Spirit Awards Toasts ‘Sideways’ With Sweep of Six Major Categories
The IFP Independent Spirit Awards raised a glass to “Sideways” on Saturday with six major awards: best feature, director, screenplay, actor, supporting actor and supporting actress.
The dark, acerbic comedy about two losers on a road trip to the Santa Barbara wine country has received the majority of the 2004 best picture accolades from critics’ groups, and won the Golden Globe for best comedy or musical.
Director Alexander Payne and writing partner Jim Taylor also picked up the Golden Globe for screenplay and took the Writers Guild Award for best adapted screenplay. “Sideways” also is up for five Academy Awards, including best picture and director.
Although shut out of the Oscar nominations, “Sideways” star Paul Giamatti won the Spirit Awards’ best actor honors for his role as a middle-aged wine snob. Fellow cast members and Oscar contenders in their respective categories Thomas Haden Church picked up supporting actor honors for his performance as a randy has-been actor and Virginia Madsen received supporting actress honors as a divorced waitress who takes a shine to Giamatti.
Oscar nominee Catalina Sandino Moreno won for best female lead as a young Colombian woman who becomes a drug mule in “Maria Full of Grace.” The film also picked up best first screenplay honors for director Joshua Marston.
The bittersweet romantic comedy “Garden State,” written and directed by “Scrubs” star Zach Braff, was named best first feature.
The Independent Spirit Awards, which are held under a big tent on the beach in Santa Monica, celebrated their 20th anniversary Saturday.
The annual event put on by the Independent Feature Project may have begun as a small, grass-roots program honoring work from the then-burgeoning independent film scene, but over the last two decades it has turned into a big, hip party -- sort of a flip, irreverent cousin to the more traditional Oscars.
Stars eschew Harry Winston diamonds, Vera Wang gowns and Armani tuxes for shabby-chic casual and blue jeans, leather jackets and athletic shoes.
Despite the increasingly elevated profile of the Spirit Awards and the fact that several nominees routinely are Oscar contenders, many of the nominated films barely or never see the inside of a commercial theater.
“Cavedweller,” which was not distributed theatrically, for example, was sold to cable channel Showtime.
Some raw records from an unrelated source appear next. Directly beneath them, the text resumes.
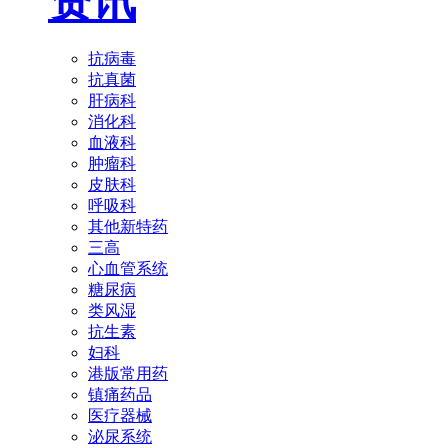
资讯
抗病毒
抗真菌
肝病科
消化科
血液科
肿瘤科
皮肤科
呼吸科
其他新特药
三高
心血管系统
糖尿病
类风湿
抗生素
妇科
港版常用药
镇痛药品
医疗器械
泌尿系统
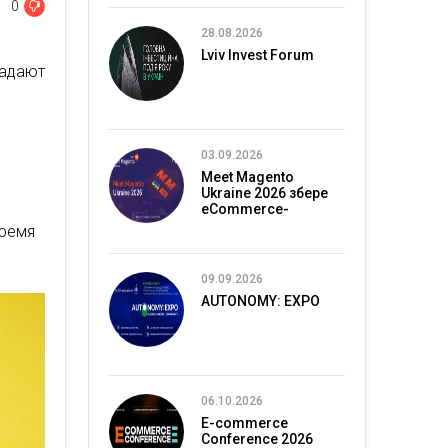
0
28.08.2026
Lviv Invest Forum
адают
03.09.2026
Meet Magento
Ukraine 2026 збере
eCommerce-
спільноту в Києві
время
09.09.2026
AUTONOMY: EXPO
06.10.2026
E-commerce
Conference 2026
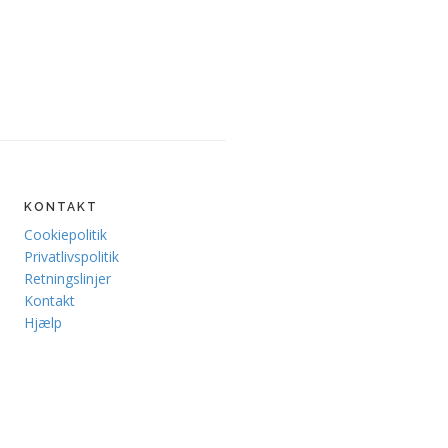
KONTAKT
Cookiepolitik
Privatlivspolitik
Retningslinjer
Kontakt
Hjælp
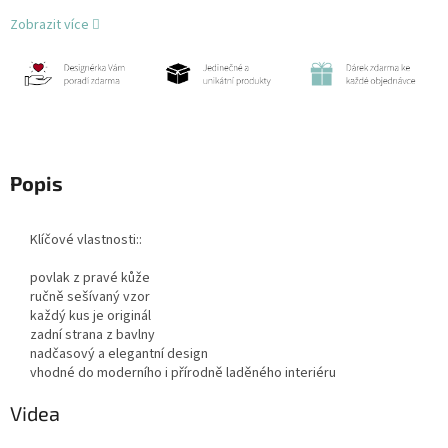
Zobrazit více
Popis
Klíčové vlastnosti::
povlak z pravé kůže
ručně sešívaný vzor
každý kus je originál
zadní strana z bavlny
nadčasový a elegantní design
vhodné do moderního i přírodně laděného interiéru
Videa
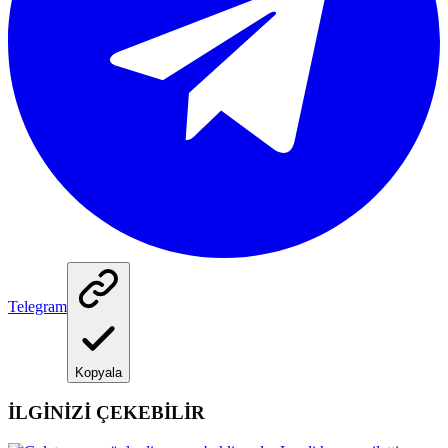
Telegram
Kopyala
İLGİNİZİ ÇEKEBİLİR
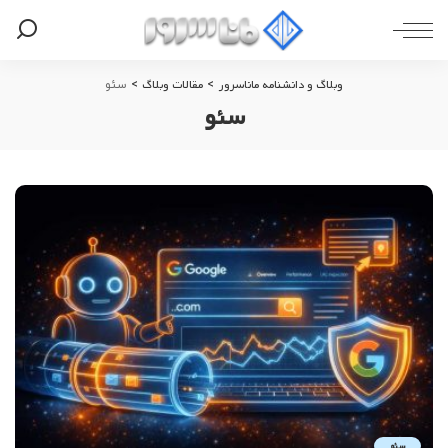
وبلاگ و دانشنامه ماناسرور
مقالات وبلاگ
>
>
سئو
سئو
سئو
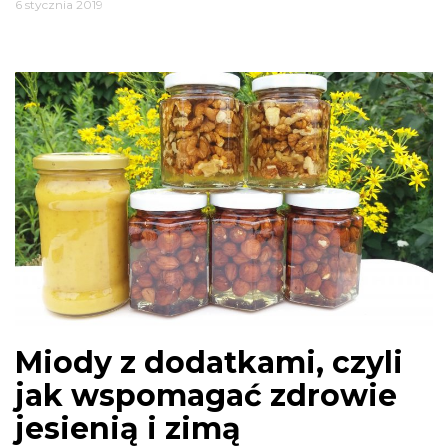
6 stycznia 2019
Miody z dodatkami, czyli
jak wspomagać zdrowie
jesienią i zimą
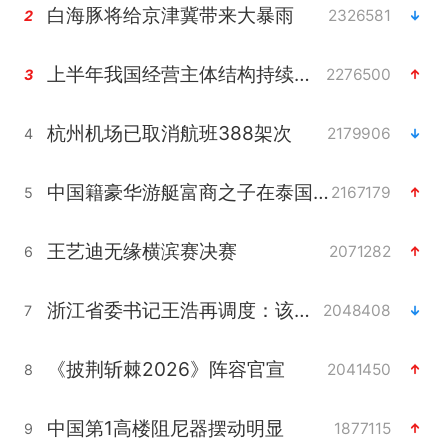
白海豚将给京津冀带来大暴雨
2326581
2
上半年我国经营主体结构持续优化
2276500
3
杭州机场已取消航班388架次
2179906
4
中国籍豪华游艇富商之子在泰国被杀
2167179
5
王艺迪无缘横滨赛决赛
2071282
6
浙江省委书记王浩再调度：该停下的坚决停下来，让社会面静下来
2048408
7
《披荆斩棘2026》阵容官宣
2041450
8
中国第1高楼阻尼器摆动明显
1877115
9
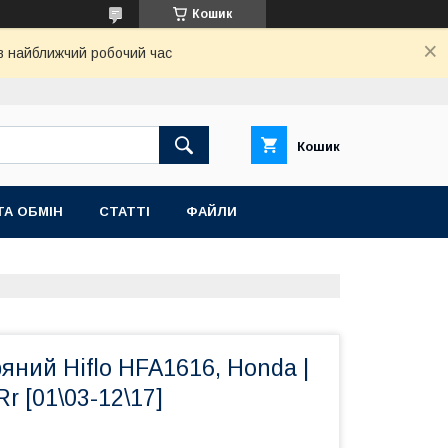
Кошик
 в найближчий робочий час
Кошик
ТА ОБМІН
СТАТТІ
ФАЙЛИ
ряний Hiflo HFA1616, Honda |
Rr [01\03-12\17]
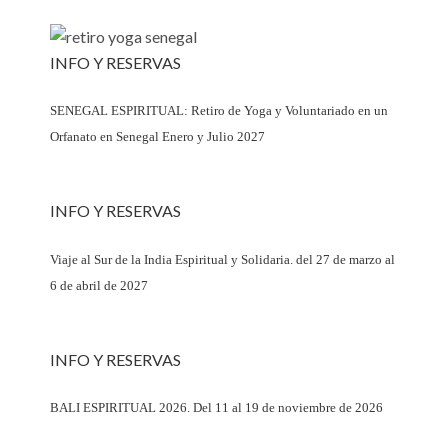
INFO Y RESERVAS
SENEGAL ESPIRITUAL: Retiro de Yoga y Voluntariado en un
Orfanato en Senegal Enero y Julio 2027
INFO Y RESERVAS
Viaje al Sur de la India Espiritual y Solidaria. del 27 de marzo al
6 de abril de 2027
INFO Y RESERVAS
BALI ESPIRITUAL 2026. Del 11 al 19 de noviembre de 2026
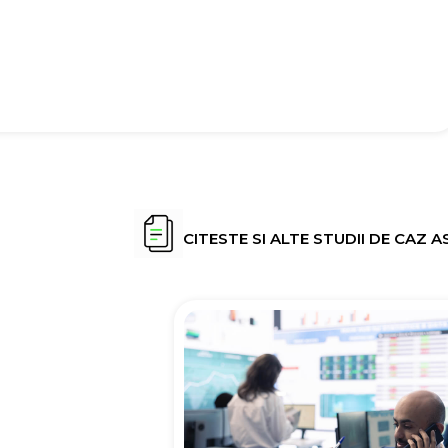
CITESTE SI ALTE STUDII DE CAZ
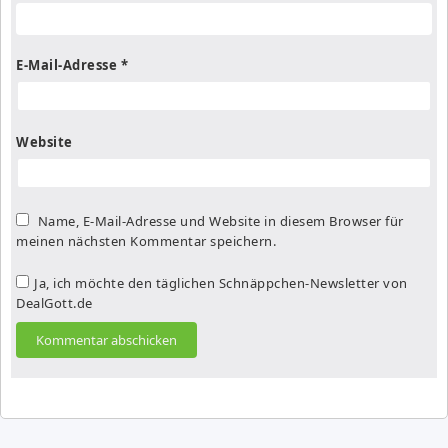
E-Mail-Adresse
*
Website
Name, E-Mail-Adresse und Website in diesem Browser für
meinen nächsten Kommentar speichern.
Ja, ich möchte den täglichen Schnäppchen-Newsletter von
DealGott.de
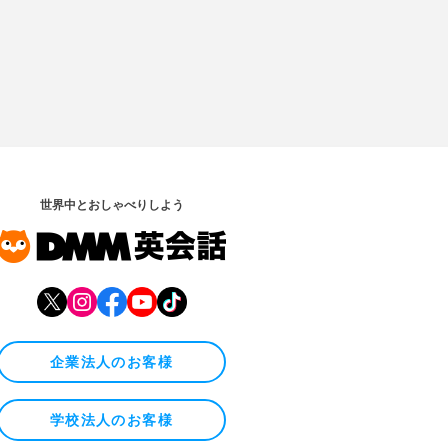
世界中とおしゃべりしよう
企業法人のお客様
学校法人のお客様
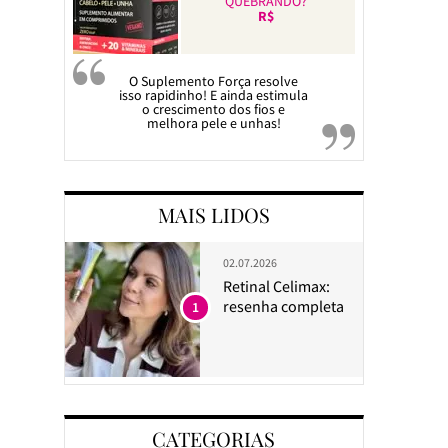
QUEBRANDO?
R$
O Suplemento Força resolve
isso rapidinho! E ainda estimula
o crescimento dos fios e
melhora pele e unhas!
MAIS LIDOS
02.07.2026
Retinal Celimax:
resenha completa
1
CATEGORIAS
A film recognized with the John Cassavetes Award for best feature made for under $500,000 and for its distinctive youthful ensemble cast, “Mean Creak” received limited theatrical exposure.
The two-hour Spirit Awards ceremony -- complete with clever ditties composed for each of the best feature nominees and awards presented by several of the same stars (host Samuel L. Jackson, for example, as well as Jake Gyllenhaal, Laura Linney and Robin Williams, among others) who will walk the red carpet tonight at the Academy Awards at the Kodak Theatre -- aired live on cable’s Independent Film Channel and on a taped-delay basis, complete with a one-hour red carpet special, in the evening on Bravo.
Jackson took over as emcee this year for director John Waters, who took a break after serving as the host for the last few years. Quentin Tarantino and Salma Hayek (also an Oscar presenter tonight) served as honorary co-chairs.
Others winners Saturday:
* Best debut performance: Rodrigo de la Serna, “The Motorcycle Diaries”
* Best cinematography: Eric Gautier, “The Motorcycle Diaries”
* Best foreign film: “The Sea Inside”
* Best documentary: “Metallica: Some Kind of Monster”
* Bravo/American Express Producers Award: Gina Kwon
* Turning Leaf Someone to Watch Award: Jem Cohen, director of “Chain”
* DirectTV/IFC Truer Than Fiction Award: Zana Briski and Ross Kauffman, directors of “Born Into Brothels.”